(Stored data entries)
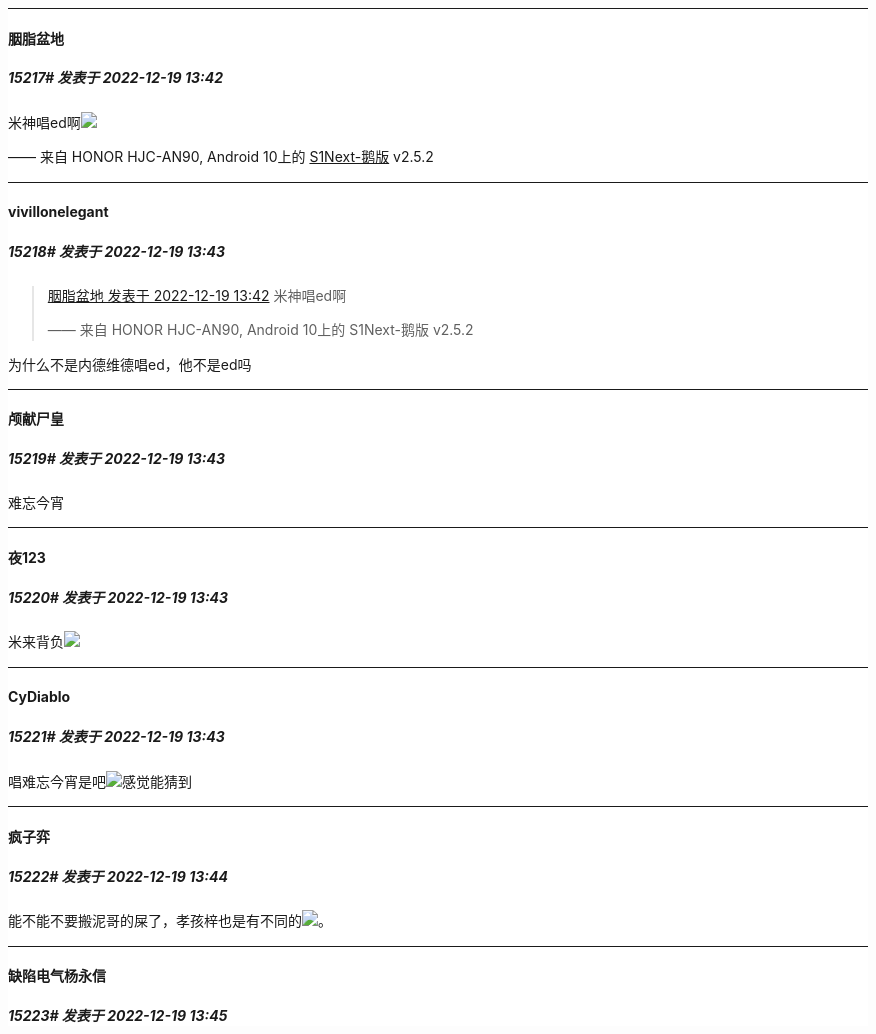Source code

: *****

####  胭脂盆地  
##### 15217#       发表于 2022-12-19 13:42

米神唱ed啊<img src="https://p.sda1.dev/8/aa226ec849cc74e18e7341733773b351/IMG_CMP_195485472.png" referrerpolicy="no-referrer">

—— 来自 HONOR HJC-AN90, Android 10上的 [S1Next-鹅版](https://github.com/ykrank/S1-Next/releases) v2.5.2

*****

####  vivillonelegant  
##### 15218#       发表于 2022-12-19 13:43

<blockquote><a href="httphttps://bbs.saraba1st.com/2b/forum.php?mod=redirect&amp;goto=findpost&amp;pid=59007335&amp;ptid=2108937" target="_blank">胭脂盆地 发表于 2022-12-19 13:42</a>
米神唱ed啊

—— 来自 HONOR HJC-AN90, Android 10上的 S1Next-鹅版 v2.5.2</blockquote>
为什么不是内德维德唱ed，他不是ed吗

*****

####  颅献尸皇  
##### 15219#       发表于 2022-12-19 13:43

难忘今宵

*****

####  夜123  
##### 15220#       发表于 2022-12-19 13:43

米来背负<img src="https://static.saraba1st.com/image/smiley/face2017/067.png" referrerpolicy="no-referrer">

*****

####  CyDiablo  
##### 15221#       发表于 2022-12-19 13:43

唱难忘今宵是吧<img src="https://static.saraba1st.com/image/smiley/face2017/067.png" referrerpolicy="no-referrer">感觉能猜到

*****

####  疯子弈  
##### 15222#       发表于 2022-12-19 13:44

能不能不要搬泥哥的屎了，孝孩梓也是有不同的<img src="https://static.saraba1st.com/image/smiley/face2017/001.png" referrerpolicy="no-referrer">。

*****

####  缺陷电气杨永信  
##### 15223#       发表于 2022-12-19 13:45

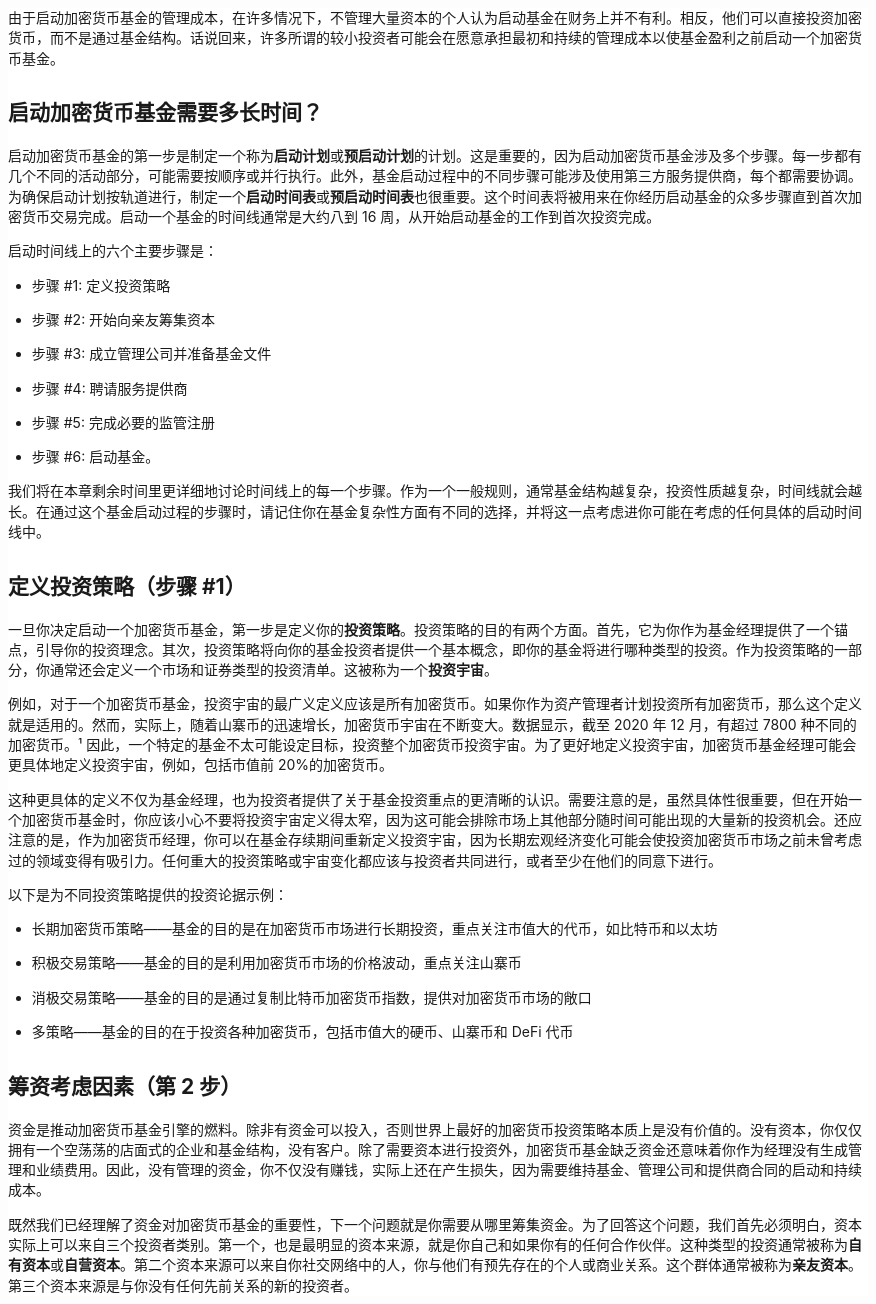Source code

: 由于启动加密货币基金的管理成本，在许多情况下，不管理大量资本的个人认为启动基金在财务上并不有利。相反，他们可以直接投资加密货币，而不是通过基金结构。话说回来，许多所谓的较小投资者可能会在愿意承担最初和持续的管理成本以使基金盈利之前启动一个加密货币基金。

## 启动加密货币基金需要多长时间？

启动加密货币基金的第一步是制定一个称为**启动计划**或**预启动计划**的计划。这是重要的，因为启动加密货币基金涉及多个步骤。每一步都有几个不同的活动部分，可能需要按顺序或并行执行。此外，基金启动过程中的不同步骤可能涉及使用第三方服务提供商，每个都需要协调。为确保启动计划按轨道进行，制定一个**启动时间表**或**预启动时间表**也很重要。这个时间表将被用来在你经历启动基金的众多步骤直到首次加密货币交易完成。启动一个基金的时间线通常是大约八到 16 周，从开始启动基金的工作到首次投资完成。

启动时间线上的六个主要步骤是：

+   步骤 #1: 定义投资策略

+   步骤 #2: 开始向亲友筹集资本

+   步骤 #3: 成立管理公司并准备基金文件

+   步骤 #4: 聘请服务提供商

+   步骤 #5: 完成必要的监管注册

+   步骤 #6: 启动基金。

我们将在本章剩余时间里更详细地讨论时间线上的每一个步骤。作为一个一般规则，通常基金结构越复杂，投资性质越复杂，时间线就会越长。在通过这个基金启动过程的步骤时，请记住你在基金复杂性方面有不同的选择，并将这一点考虑进你可能在考虑的任何具体的启动时间线中。

## 定义投资策略（步骤 #1）

一旦你决定启动一个加密货币基金，第一步是定义你的**投资策略**。投资策略的目的有两个方面。首先，它为你作为基金经理提供了一个锚点，引导你的投资理念。其次，投资策略将向你的基金投资者提供一个基本概念，即你的基金将进行哪种类型的投资。作为投资策略的一部分，你通常还会定义一个市场和证券类型的投资清单。这被称为一个**投资宇宙**。

例如，对于一个加密货币基金，投资宇宙的最广义定义应该是所有加密货币。如果你作为资产管理者计划投资所有加密货币，那么这个定义就是适用的。然而，实际上，随着山寨币的迅速增长，加密货币宇宙在不断变大。数据显示，截至 2020 年 12 月，有超过 7800 种不同的加密货币。¹ 因此，一个特定的基金不太可能设定目标，投资整个加密货币投资宇宙。为了更好地定义投资宇宙，加密货币基金经理可能会更具体地定义投资宇宙，例如，包括市值前 20%的加密货币。

这种更具体的定义不仅为基金经理，也为投资者提供了关于基金投资重点的更清晰的认识。需要注意的是，虽然具体性很重要，但在开始一个加密货币基金时，你应该小心不要将投资宇宙定义得太窄，因为这可能会排除市场上其他部分随时间可能出现的大量新的投资机会。还应注意的是，作为加密货币经理，你可以在基金存续期间重新定义投资宇宙，因为长期宏观经济变化可能会使投资加密货币市场之前未曾考虑过的领域变得有吸引力。任何重大的投资策略或宇宙变化都应该与投资者共同进行，或者至少在他们的同意下进行。

以下是为不同投资策略提供的投资论据示例：

+   长期加密货币策略——基金的目的是在加密货币市场进行长期投资，重点关注市值大的代币，如比特币和以太坊

+   积极交易策略——基金的目的是利用加密货币市场的价格波动，重点关注山寨币

+   消极交易策略——基金的目的是通过复制比特币加密货币指数，提供对加密货币市场的敞口

+   多策略——基金的目的在于投资各种加密货币，包括市值大的硬币、山寨币和 DeFi 代币

## 筹资考虑因素（第 2 步）

资金是推动加密货币基金引擎的燃料。除非有资金可以投入，否则世界上最好的加密货币投资策略本质上是没有价值的。没有资本，你仅仅拥有一个空荡荡的店面式的企业和基金结构，没有客户。除了需要资本进行投资外，加密货币基金缺乏资金还意味着你作为经理没有生成管理和业绩费用。因此，没有管理的资金，你不仅没有赚钱，实际上还在产生损失，因为需要维持基金、管理公司和提供商合同的启动和持续成本。

既然我们已经理解了资金对加密货币基金的重要性，下一个问题就是你需要从哪里筹集资金。为了回答这个问题，我们首先必须明白，资本实际上可以来自三个投资者类别。第一个，也是最明显的资本来源，就是你自己和如果你有的任何合作伙伴。这种类型的投资通常被称为**自有资本**或**自营资本**。第二个资本来源可以来自你社交网络中的人，你与他们有预先存在的个人或商业关系。这个群体通常被称为**亲友资本**。第三个资本来源是与你没有任何先前关系的新的投资者。

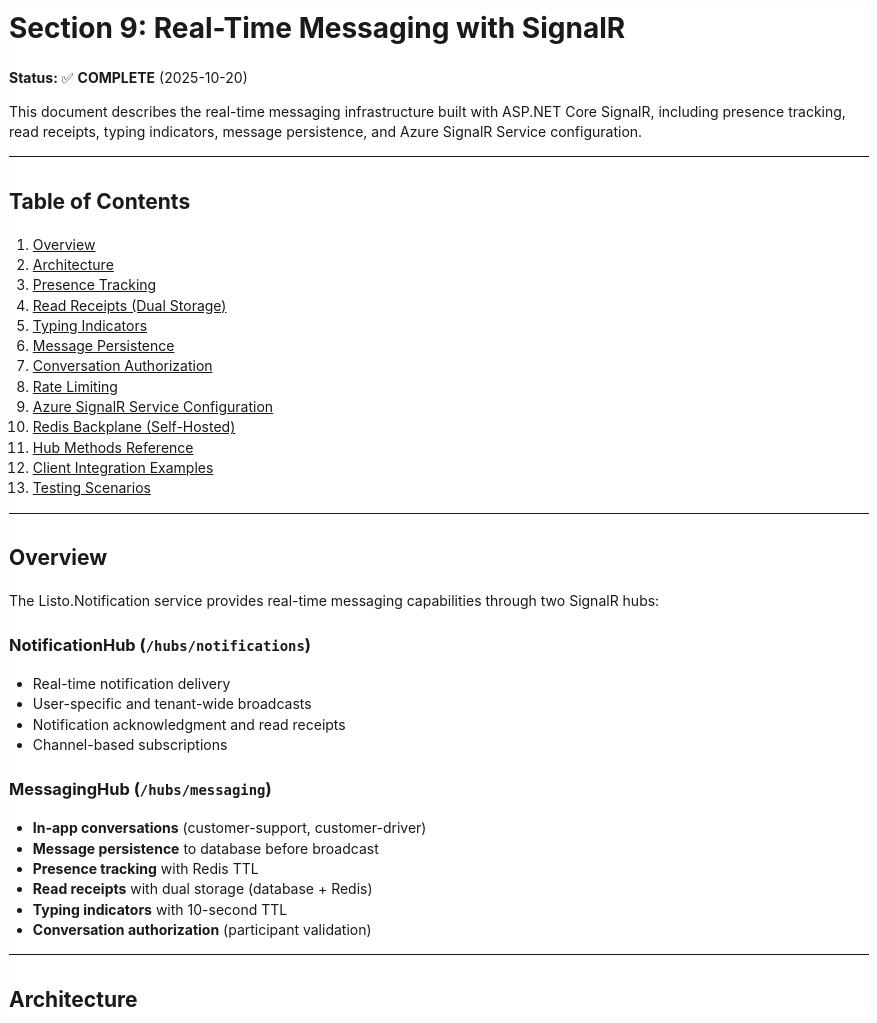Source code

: # Section 9: Real-Time Messaging with SignalR

**Status:** ✅ **COMPLETE** (2025-10-20)

This document describes the real-time messaging infrastructure built with ASP.NET Core SignalR, including presence tracking, read receipts, typing indicators, message persistence, and Azure SignalR Service configuration.

---

## Table of Contents

1. [Overview](#overview)
2. [Architecture](#architecture)
3. [Presence Tracking](#presence-tracking)
4. [Read Receipts (Dual Storage)](#read-receipts-dual-storage)
5. [Typing Indicators](#typing-indicators)
6. [Message Persistence](#message-persistence)
7. [Conversation Authorization](#conversation-authorization)
8. [Rate Limiting](#rate-limiting)
9. [Azure SignalR Service Configuration](#azure-signalr-service-configuration)
10. [Redis Backplane (Self-Hosted)](#redis-backplane-self-hosted)
11. [Hub Methods Reference](#hub-methods-reference)
12. [Client Integration Examples](#client-integration-examples)
13. [Testing Scenarios](#testing-scenarios)

---

## Overview

The Listo.Notification service provides real-time messaging capabilities through two SignalR hubs:

### NotificationHub (`/hubs/notifications`)
- Real-time notification delivery
- User-specific and tenant-wide broadcasts
- Notification acknowledgment and read receipts
- Channel-based subscriptions

### MessagingHub (`/hubs/messaging`)
- **In-app conversations** (customer-support, customer-driver)
- **Message persistence** to database before broadcast
- **Presence tracking** with Redis TTL
- **Read receipts** with dual storage (database + Redis)
- **Typing indicators** with 10-second TTL
- **Conversation authorization** (participant validation)

---

## Architecture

Exercise aim: The answer consists of the records repeated exactly, without any images.

Expected answer:
Source code

: *****

####  胭脂盆地  
##### 15217#       发表于 2022-12-19 13:42

米神唱ed啊<img src="https://p.sda1.dev/8/aa226ec849cc74e18e7341733773b351/IMG_CMP_195485472.png" referrerpolicy="no-referrer">

—— 来自 HONOR HJC-AN90, Android 10上的 [S1Next-鹅版](https://github.com/ykrank/S1-Next/releases) v2.5.2

*****

####  vivillonelegant  
##### 15218#       发表于 2022-12-19 13:43

<blockquote><a href="httphttps://bbs.saraba1st.com/2b/forum.php?mod=redirect&amp;goto=findpost&amp;pid=59007335&amp;ptid=2108937" target="_blank">胭脂盆地 发表于 2022-12-19 13:42</a>
米神唱ed啊

—— 来自 HONOR HJC-AN90, Android 10上的 S1Next-鹅版 v2.5.2</blockquote>
为什么不是内德维德唱ed，他不是ed吗

*****

####  颅献尸皇  
##### 15219#       发表于 2022-12-19 13:43

难忘今宵

*****

####  夜123  
##### 15220#       发表于 2022-12-19 13:43

米来背负<img src="https://static.saraba1st.com/image/smiley/face2017/067.png" referrerpolicy="no-referrer">

*****

####  CyDiablo  
##### 15221#       发表于 2022-12-19 13:43

唱难忘今宵是吧<img src="https://static.saraba1st.com/image/smiley/face2017/067.png" referrerpolicy="no-referrer">感觉能猜到

*****

####  疯子弈  
##### 15222#       发表于 2022-12-19 13:44

能不能不要搬泥哥的屎了，孝孩梓也是有不同的<img src="https://static.saraba1st.com/image/smiley/face2017/001.png" referrerpolicy="no-referrer">。

*****

####  缺陷电气杨永信  
##### 15223#       发表于 2022-12-19 13:45

Source code

: 由于启动加密货币基金的管理成本，在许多情况下，不管理大量资本的个人认为启动基金在财务上并不有利。相反，他们可以直接投资加密货币，而不是通过基金结构。话说回来，许多所谓的较小投资者可能会在愿意承担最初和持续的管理成本以使基金盈利之前启动一个加密货币基金。

## 启动加密货币基金需要多长时间？

启动加密货币基金的第一步是制定一个称为**启动计划**或**预启动计划**的计划。这是重要的，因为启动加密货币基金涉及多个步骤。每一步都有几个不同的活动部分，可能需要按顺序或并行执行。此外，基金启动过程中的不同步骤可能涉及使用第三方服务提供商，每个都需要协调。为确保启动计划按轨道进行，制定一个**启动时间表**或**预启动时间表**也很重要。这个时间表将被用来在你经历启动基金的众多步骤直到首次加密货币交易完成。启动一个基金的时间线通常是大约八到 16 周，从开始启动基金的工作到首次投资完成。

启动时间线上的六个主要步骤是：

+   步骤 #1: 定义投资策略

+   步骤 #2: 开始向亲友筹集资本

+   步骤 #3: 成立管理公司并准备基金文件

+   步骤 #4: 聘请服务提供商

+   步骤 #5: 完成必要的监管注册

+   步骤 #6: 启动基金。

我们将在本章剩余时间里更详细地讨论时间线上的每一个步骤。作为一个一般规则，通常基金结构越复杂，投资性质越复杂，时间线就会越长。在通过这个基金启动过程的步骤时，请记住你在基金复杂性方面有不同的选择，并将这一点考虑进你可能在考虑的任何具体的启动时间线中。

## 定义投资策略（步骤 #1）

一旦你决定启动一个加密货币基金，第一步是定义你的**投资策略**。投资策略的目的有两个方面。首先，它为你作为基金经理提供了一个锚点，引导你的投资理念。其次，投资策略将向你的基金投资者提供一个基本概念，即你的基金将进行哪种类型的投资。作为投资策略的一部分，你通常还会定义一个市场和证券类型的投资清单。这被称为一个**投资宇宙**。

例如，对于一个加密货币基金，投资宇宙的最广义定义应该是所有加密货币。如果你作为资产管理者计划投资所有加密货币，那么这个定义就是适用的。然而，实际上，随着山寨币的迅速增长，加密货币宇宙在不断变大。数据显示，截至 2020 年 12 月，有超过 7800 种不同的加密货币。¹ 因此，一个特定的基金不太可能设定目标，投资整个加密货币投资宇宙。为了更好地定义投资宇宙，加密货币基金经理可能会更具体地定义投资宇宙，例如，包括市值前 20%的加密货币。

这种更具体的定义不仅为基金经理，也为投资者提供了关于基金投资重点的更清晰的认识。需要注意的是，虽然具体性很重要，但在开始一个加密货币基金时，你应该小心不要将投资宇宙定义得太窄，因为这可能会排除市场上其他部分随时间可能出现的大量新的投资机会。还应注意的是，作为加密货币经理，你可以在基金存续期间重新定义投资宇宙，因为长期宏观经济变化可能会使投资加密货币市场之前未曾考虑过的领域变得有吸引力。任何重大的投资策略或宇宙变化都应该与投资者共同进行，或者至少在他们的同意下进行。

以下是为不同投资策略提供的投资论据示例：

+   长期加密货币策略——基金的目的是在加密货币市场进行长期投资，重点关注市值大的代币，如比特币和以太坊

+   积极交易策略——基金的目的是利用加密货币市场的价格波动，重点关注山寨币

+   消极交易策略——基金的目的是通过复制比特币加密货币指数，提供对加密货币市场的敞口

+   多策略——基金的目的在于投资各种加密货币，包括市值大的硬币、山寨币和 DeFi 代币

## 筹资考虑因素（第 2 步）

资金是推动加密货币基金引擎的燃料。除非有资金可以投入，否则世界上最好的加密货币投资策略本质上是没有价值的。没有资本，你仅仅拥有一个空荡荡的店面式的企业和基金结构，没有客户。除了需要资本进行投资外，加密货币基金缺乏资金还意味着你作为经理没有生成管理和业绩费用。因此，没有管理的资金，你不仅没有赚钱，实际上还在产生损失，因为需要维持基金、管理公司和提供商合同的启动和持续成本。

既然我们已经理解了资金对加密货币基金的重要性，下一个问题就是你需要从哪里筹集资金。为了回答这个问题，我们首先必须明白，资本实际上可以来自三个投资者类别。第一个，也是最明显的资本来源，就是你自己和如果你有的任何合作伙伴。这种类型的投资通常被称为**自有资本**或**自营资本**。第二个资本来源可以来自你社交网络中的人，你与他们有预先存在的个人或商业关系。这个群体通常被称为**亲友资本**。第三个资本来源是与你没有任何先前关系的新的投资者。

Source code

: # Section 9: Real-Time Messaging with SignalR

**Status:** ✅ **COMPLETE** (2025-10-20)

This document describes the real-time messaging infrastructure built with ASP.NET Core SignalR, including presence tracking, read receipts, typing indicators, message persistence, and Azure SignalR Service configuration.

---

## Table of Contents

1. [Overview](#overview)
2. [Architecture](#architecture)
3. [Presence Tracking](#presence-tracking)
4. [Read Receipts (Dual Storage)](#read-receipts-dual-storage)
5. [Typing Indicators](#typing-indicators)
6. [Message Persistence](#message-persistence)
7. [Conversation Authorization](#conversation-authorization)
8. [Rate Limiting](#rate-limiting)
9. [Azure SignalR Service Configuration](#azure-signalr-service-configuration)
10. [Redis Backplane (Self-Hosted)](#redis-backplane-self-hosted)
11. [Hub Methods Reference](#hub-methods-reference)
12. [Client Integration Examples](#client-integration-examples)
13. [Testing Scenarios](#testing-scenarios)

---

## Overview

The Listo.Notification service provides real-time messaging capabilities through two SignalR hubs:

### NotificationHub (`/hubs/notifications`)
- Real-time notification delivery
- User-specific and tenant-wide broadcasts
- Notification acknowledgment and read receipts
- Channel-based subscriptions

### MessagingHub (`/hubs/messaging`)
- **In-app conversations** (customer-support, customer-driver)
- **Message persistence** to database before broadcast
- **Presence tracking** with Redis TTL
- **Read receipts** with dual storage (database + Redis)
- **Typing indicators** with 10-second TTL
- **Conversation authorization** (participant validation)

---

## Architecture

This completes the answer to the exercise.